[Document text]
..............................

Penguin is sick of snow.  Snowballs, snow forts, snowskiing, snowsledding, all of it.  He's headed somewhere tropical!  Sadly, he's not exactly prepared for the reality of the beach - you can't skate on sand, after all.  A helpful crab wanders in to the story, teaches some good beach games, and then heads off to the pole for his own winter vacation.  The ending is strangely done - Crab visits the pole, leaves, then comes back again a year later for another visit, while Penguin doesn't travel back to the beach.  Kids won't notice, but I did, and wondered why the story was structured like that?  Regardless, adorable and a very short read.


The Seashore Book
Charlotte Zolotow, painted by Wendell Minor
ISBN: 0060202149
Beautiful paintings of serene seascapes adorn a sweet but slow narrative.

I really hesitated over this one, and I'm glad I had a smaller, more sedate group for Storytime, because with a larger crowd, or with some of my more energetic kids, this would have gone over like a lead balloon.  It's beautiful, and descriptive, and not actually very long, but it's all essentially a dream sequence, and it's simply not very exciting - it just narrates a stereotypical "platonic ideal" of a day at the beach, from before sunrise to after dark.  It worked, and everything was lovely, but it very easily could have been simply too sedate.

..............................

[Provided information]
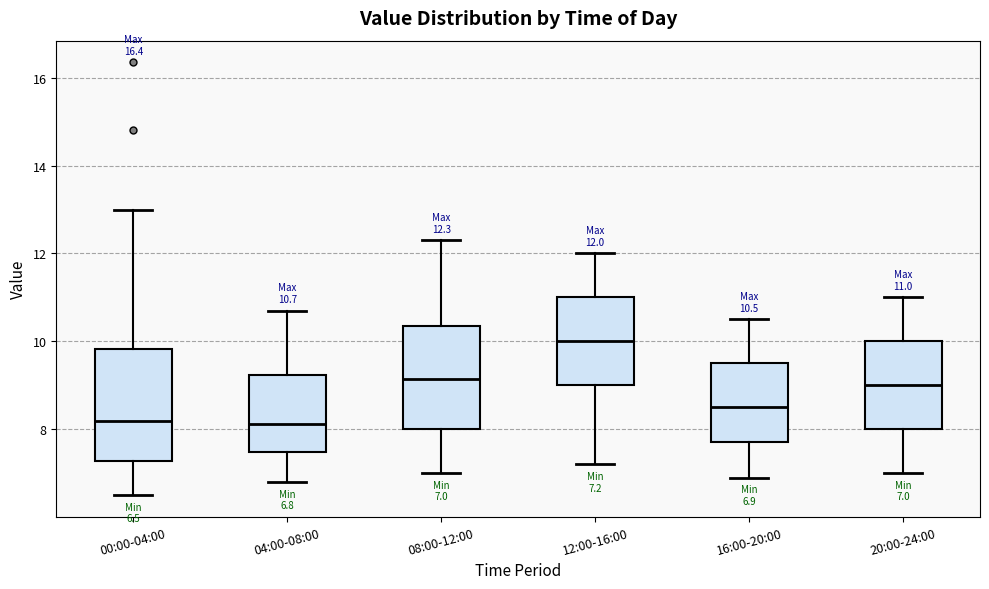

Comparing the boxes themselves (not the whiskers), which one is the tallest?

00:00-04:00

..............................

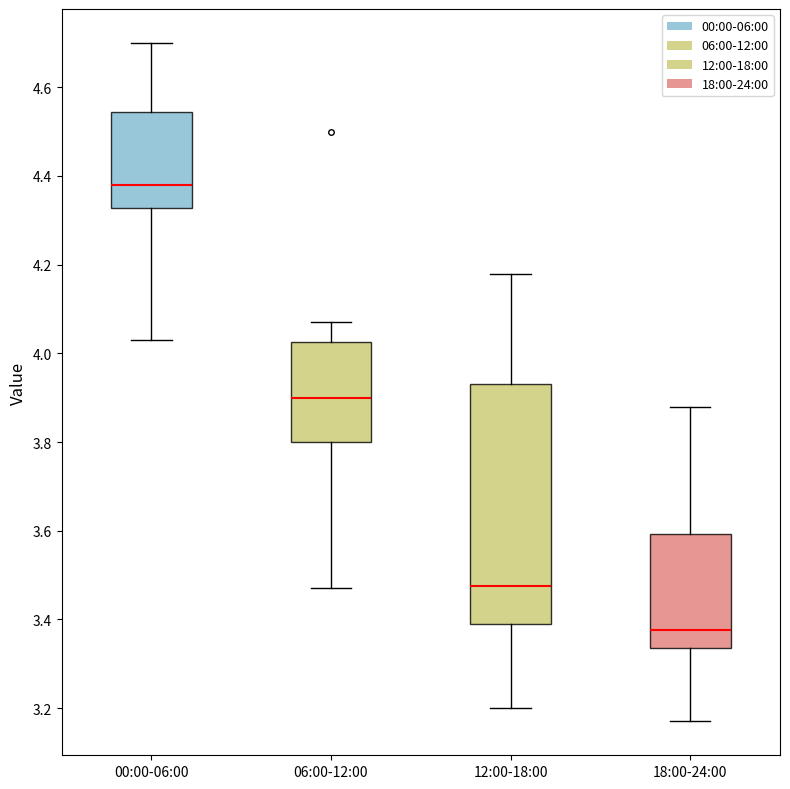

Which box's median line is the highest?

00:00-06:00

..............................

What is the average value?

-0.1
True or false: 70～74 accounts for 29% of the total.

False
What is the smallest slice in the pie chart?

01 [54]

..............................

[Questions on the material]
1. Condense the paragraph of the picture-book reviews that begins "Penguin is sick of snow" into a bulleted list that keeps its main facts.
2. According to the picture-book reviews, who painted The Seashore Book?
3. Resume the picture-book reviews after their final sentence.
The data above comes from a separate source.

[Answer section]
1.
- Penguin is tired of snow and everything to do with it, so he heads somewhere tropical.
- He isn't ready for the beach; for one thing, you can't skate on sand.
- A helpful crab teaches him some good beach games, then leaves for the pole on his own winter vacation.
- The ending is oddly structured: Crab visits the pole, leaves, and returns a year later, but Penguin never goes back to the beach.
- Kids won't notice, but the reviewer did and wondered why.
- Overall, it's adorable and a very short read.

2. Wendell Minor.

3.
Tuesday, May 19, 2015

Tuesday Storytime: Big City Life

Only two more weeks before the Summer Reading Program kicks in, and we're all about the heroes and villains at that point.

For today, we're looking at life in the big city.


Blackout
John Rocco
ISBN: 9781423121909
Caldecott Honor book, large-format comic-book panels with minimal descriptive narration.

I am ambivalent about this book.  I love it as a personal read, and I've had a lot of luck with it in one-on-one sessions, where it becomes less a "story" and more an exploration of the event that is depicted (a city-wide blackout that lasts for a few hours, through the lens of a young child who is desperate for their busy family to play a board-game with them.)  On the other hand, the almost totally wordless  nature of the book makes much less suited for storytime, even though the story and the concepts are really perfectly suited for this age-group.  It's frustrating to try and balance being true to the book as written, and the desire to explain and narrate so that the younger kids, or the ones further back in the rows who can't see the action in the panels clearly, have a chance to understand what is going on.  I always feel like I'm doing the creator a disservice regardless of what I choose.  I hate that I feel this way, because I love the comic style, and I love the storyline itself, I just don't feel like this is the best setting for it.


Count on the Subway
Paul Dubois Jacobs and Jennifer Swender, illustrations by Dan Yaccarino
ISBN: 9780307979230
Yaccarino's distinctive pop-art livens a quick by-the-numbers run through the subway system.

I love this book!  So cute and lively and the rhymes are so nifty and cleverly hidden in the numbers.  A count up to ten, then back down to one, and ending in Grand Central Station, all through the perspective of a young girl and her mother, traversing the subway in the most matter-of-fact manner.  Too adorable for words, and a perfect representation of the very different realities of life in the city that my rural storytime kids have no experience with.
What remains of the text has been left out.